Attorno alla presa di coscienza di Octopus e il ritorno come Octavius, Raimi costruisce il momento topico del racconto passando così per la rivelazione di Peter a Mary Jane, sino all’accettazione da parte di Harry del suo retaggio da Goblin. Un evento d’importanza basilare nell’economia del racconto di Spider-Man 2 che nel passare dalla risoluzione dei conflitti interiori agisce, di riflesso, su quello esteriore ponendo infine le basi drammaturgiche per il terzo (e ultimo) capitolo. Il risultato? Formidabile, basta andare a rileggere le parole di Kevin Feige al tempo della pre-produzione di Captain America: Civil War, ovvero di quando si cercava in tutti i modi di introdurre Spider-Man nel Marvel Cinematic Universe: «Credo che Spider-Man 2 sia uno dei migliori film di supereroi di sempre».
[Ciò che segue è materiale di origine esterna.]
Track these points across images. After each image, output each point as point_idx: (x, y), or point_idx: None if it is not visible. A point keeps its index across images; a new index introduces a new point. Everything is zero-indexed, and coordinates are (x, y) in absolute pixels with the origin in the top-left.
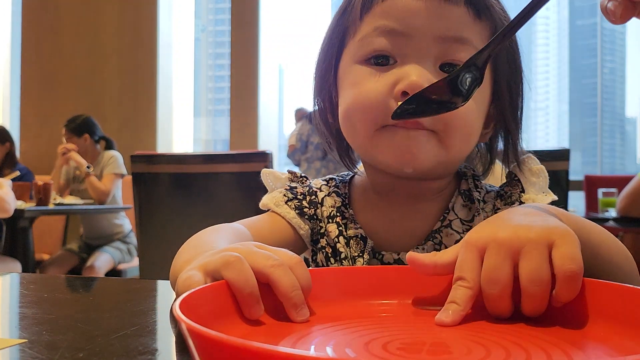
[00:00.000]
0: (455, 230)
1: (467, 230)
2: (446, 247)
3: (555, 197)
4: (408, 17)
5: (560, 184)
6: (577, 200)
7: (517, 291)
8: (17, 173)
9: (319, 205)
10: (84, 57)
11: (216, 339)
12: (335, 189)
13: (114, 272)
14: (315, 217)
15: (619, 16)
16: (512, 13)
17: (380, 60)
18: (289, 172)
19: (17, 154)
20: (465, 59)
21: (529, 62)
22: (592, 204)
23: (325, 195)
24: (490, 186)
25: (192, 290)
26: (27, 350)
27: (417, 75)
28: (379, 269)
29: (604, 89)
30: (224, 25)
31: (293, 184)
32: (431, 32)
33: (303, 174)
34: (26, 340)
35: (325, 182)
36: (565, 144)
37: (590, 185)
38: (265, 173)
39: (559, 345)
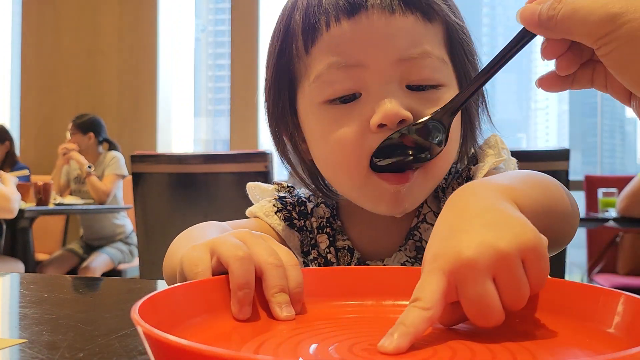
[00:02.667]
0: (429, 224)
1: None
2: (426, 242)
3: (504, 157)
4: (358, 47)
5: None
6: (577, 200)
7: None
8: (26, 172)
9: (308, 216)
10: (84, 57)
11: (163, 341)
12: (324, 199)
13: (113, 272)
14: (305, 228)
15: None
16: (512, 13)
17: (344, 98)
18: (275, 183)
19: (17, 153)
20: (429, 74)
21: (528, 62)
22: (592, 204)
23: (315, 206)
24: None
25: (158, 291)
26: (27, 350)
27: (389, 104)
28: (358, 269)
29: None
30: (224, 25)
31: (282, 194)
32: (387, 58)
33: (290, 184)
34: (26, 340)
35: (312, 192)
36: (565, 144)
37: (590, 185)
38: (250, 187)
39: (525, 346)
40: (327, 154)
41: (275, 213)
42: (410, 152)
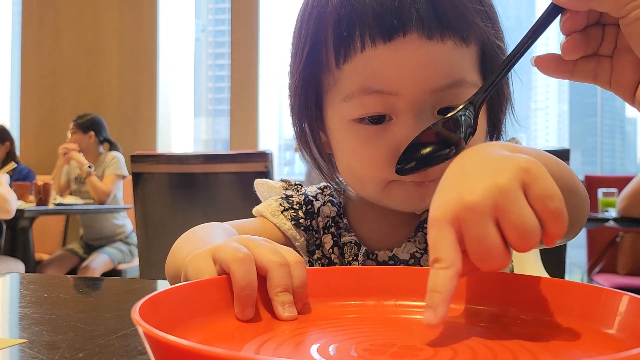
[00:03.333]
0: None
1: None
2: None
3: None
4: (392, 75)
5: None
6: None
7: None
8: (14, 164)
9: (315, 215)
10: (84, 57)
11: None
12: (331, 198)
13: (113, 273)
14: (311, 227)
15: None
16: (513, 13)
17: (375, 120)
18: (283, 180)
19: (17, 153)
20: (461, 101)
21: (528, 62)
22: (592, 204)
23: (321, 205)
24: None
25: (163, 290)
26: (27, 350)
27: (417, 132)
28: (360, 270)
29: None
30: (224, 25)
31: (288, 192)
32: (421, 87)
33: (297, 182)
34: (26, 340)
35: (320, 191)
36: (565, 144)
37: (590, 185)
38: (258, 183)
39: (525, 346)
40: (354, 167)
41: (282, 212)
42: (433, 149)
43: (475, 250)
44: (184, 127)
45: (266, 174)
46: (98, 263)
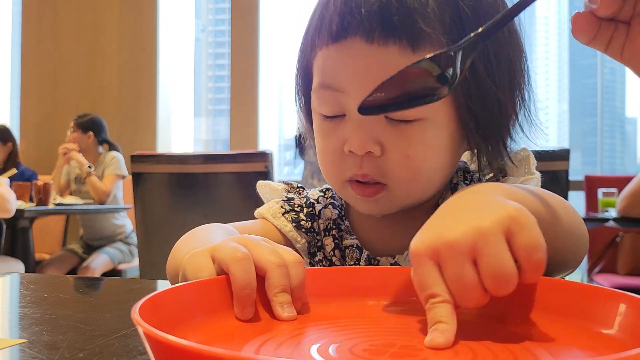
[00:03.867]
0: None
1: None
2: None
3: (535, 175)
4: (339, 73)
5: (560, 184)
6: (577, 200)
7: None
8: (15, 170)
9: (316, 217)
10: (84, 57)
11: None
12: (332, 200)
13: (114, 272)
14: (312, 229)
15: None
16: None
17: (330, 116)
18: (285, 183)
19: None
20: (413, 111)
21: (528, 62)
22: (592, 204)
23: (322, 208)
24: (482, 177)
25: (155, 292)
26: (27, 350)
27: (360, 134)
28: (360, 270)
29: (604, 89)
30: (224, 25)
31: (290, 195)
32: (366, 88)
33: (300, 185)
34: (26, 340)
35: (322, 193)
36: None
37: (590, 185)
38: (261, 185)
39: (526, 346)
40: (320, 162)
41: (283, 215)
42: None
43: (452, 287)
44: (184, 127)
45: (266, 174)
46: (98, 263)
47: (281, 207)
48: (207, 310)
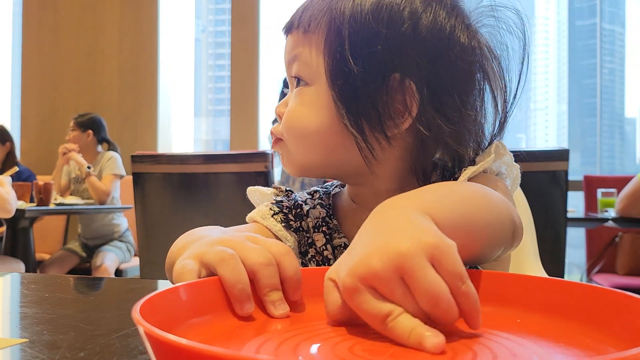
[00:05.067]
0: None
1: None
2: None
3: (490, 157)
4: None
5: (559, 184)
6: (576, 200)
7: None
8: (16, 168)
9: (304, 217)
10: (84, 57)
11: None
12: (320, 201)
13: (114, 272)
14: (301, 228)
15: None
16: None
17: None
18: (274, 187)
19: (18, 154)
20: (298, 72)
21: (528, 62)
22: (591, 204)
23: (310, 208)
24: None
25: (155, 293)
26: (28, 350)
27: (278, 105)
28: None
29: (603, 90)
30: (224, 25)
31: (279, 198)
32: (285, 63)
33: (288, 189)
34: (27, 339)
35: (310, 196)
36: (564, 144)
37: (590, 185)
38: (251, 191)
39: (526, 346)
40: None
41: (272, 216)
42: None
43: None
44: (184, 127)
45: (266, 174)
46: (110, 261)
47: (270, 209)
48: (208, 309)
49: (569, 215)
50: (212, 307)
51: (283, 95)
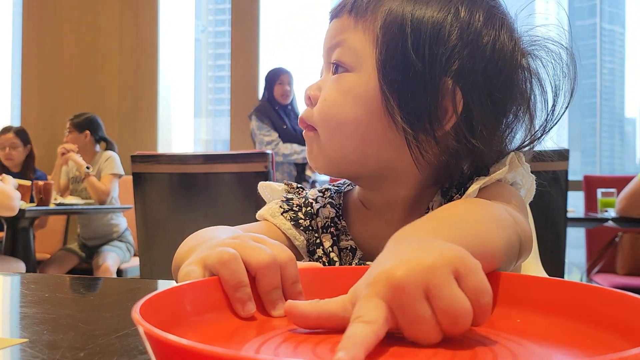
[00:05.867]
0: None
1: None
2: None
3: (504, 168)
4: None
5: (559, 184)
6: (576, 200)
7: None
8: (29, 183)
9: (314, 216)
10: (84, 57)
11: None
12: (330, 200)
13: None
14: (310, 228)
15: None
16: (511, 11)
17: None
18: (286, 183)
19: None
20: (340, 58)
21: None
22: (591, 204)
23: (321, 207)
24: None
25: (154, 293)
26: (28, 350)
27: (309, 86)
28: (357, 269)
29: (603, 90)
30: (224, 25)
31: (289, 195)
32: (325, 47)
33: (299, 186)
34: (27, 339)
35: (321, 194)
36: (564, 144)
37: (590, 185)
38: (262, 186)
39: (525, 345)
40: None
41: (282, 214)
42: None
43: (411, 330)
44: (184, 127)
45: (266, 174)
46: (113, 261)
47: (280, 207)
48: (208, 309)
49: (569, 215)
50: (212, 307)
51: None
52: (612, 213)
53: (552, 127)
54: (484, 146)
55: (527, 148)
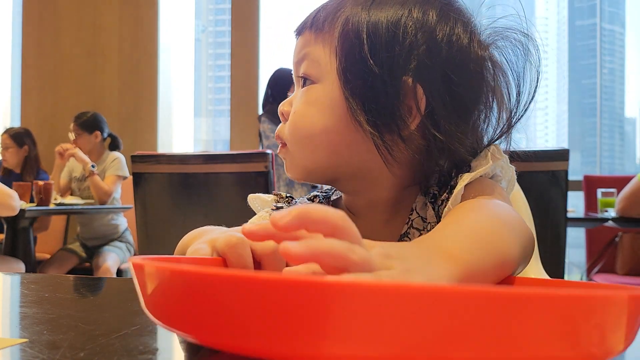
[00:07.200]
0: (416, 229)
1: (427, 227)
2: None
3: (488, 164)
4: None
5: (559, 184)
6: (576, 200)
7: None
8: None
9: None
10: (84, 57)
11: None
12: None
13: (116, 272)
14: None
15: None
16: (512, 11)
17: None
18: (274, 194)
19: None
20: (306, 71)
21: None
22: (591, 204)
23: None
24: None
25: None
26: (28, 350)
27: (282, 103)
28: None
29: (603, 90)
30: (224, 25)
31: (280, 205)
32: (293, 64)
33: (289, 195)
34: (27, 339)
35: (309, 202)
36: (564, 144)
37: (590, 185)
38: (251, 198)
39: None
40: None
41: None
42: None
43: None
44: (184, 127)
45: (266, 174)
46: (113, 261)
47: (270, 215)
48: None
49: (569, 215)
50: None
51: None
52: (612, 213)
53: (520, 117)
54: (454, 141)
55: (498, 140)
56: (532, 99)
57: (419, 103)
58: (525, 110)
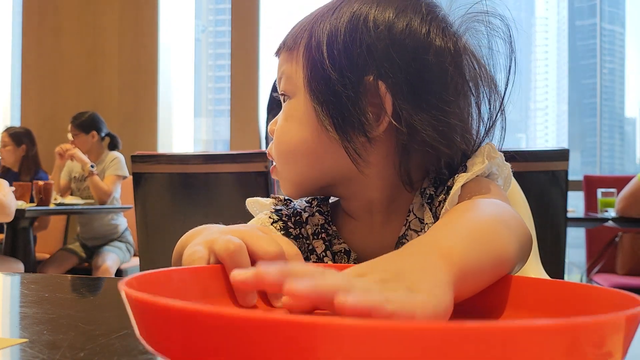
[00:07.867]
0: (414, 230)
1: (424, 228)
2: None
3: (484, 163)
4: None
5: (559, 184)
6: (576, 200)
7: None
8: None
9: (303, 224)
10: (84, 57)
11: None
12: (319, 208)
13: (115, 272)
14: (300, 236)
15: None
16: (512, 13)
17: None
18: (273, 197)
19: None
20: (285, 89)
21: (528, 63)
22: (591, 204)
23: (309, 215)
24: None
25: (143, 272)
26: (28, 350)
27: (270, 123)
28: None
29: (603, 90)
30: (224, 25)
31: (278, 207)
32: (277, 83)
33: (287, 197)
34: (27, 339)
35: (308, 204)
36: (564, 144)
37: (590, 185)
38: (250, 202)
39: None
40: None
41: (272, 224)
42: None
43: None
44: (184, 127)
45: (266, 174)
46: (112, 262)
47: (269, 217)
48: (209, 295)
49: (569, 215)
50: (213, 293)
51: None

In quel mix di sentimenti, action ed umorismo, si cela infatti il cuore narrativo che la Marvel ha cercato di replicare in ogni capitolo di ogni Fase dell’MCU – da Iron Man sino a Guardiani della Galassia Vol.3 – mancando il più delle volte l’obiettivo per via del meccanismo industriale disneyano. Quella di Raimi era magia spontanea, esattamente com’era spontanea la semplicità di intenti con cui asciugare il conflitto scenico ricercando figure paterne tra Zio Ben, Norman Osborn e Otto Octavius sullo sfondo della guerra tra il Bene e il Male. Una magia del tutto assente nella ricalibratura alla John Hughes di Spider-Man: Homecoming per poi essere vagamente respirata nell’ambizioso ret-con che prende il nome di Spider-Man: No Way Home. Prima di tutto però ci fu Raimi e quella trilogia che trovò in Spider-Man 2 il suo apogeo creativo e produttivo: il secondo passo per il cinecomic moderno.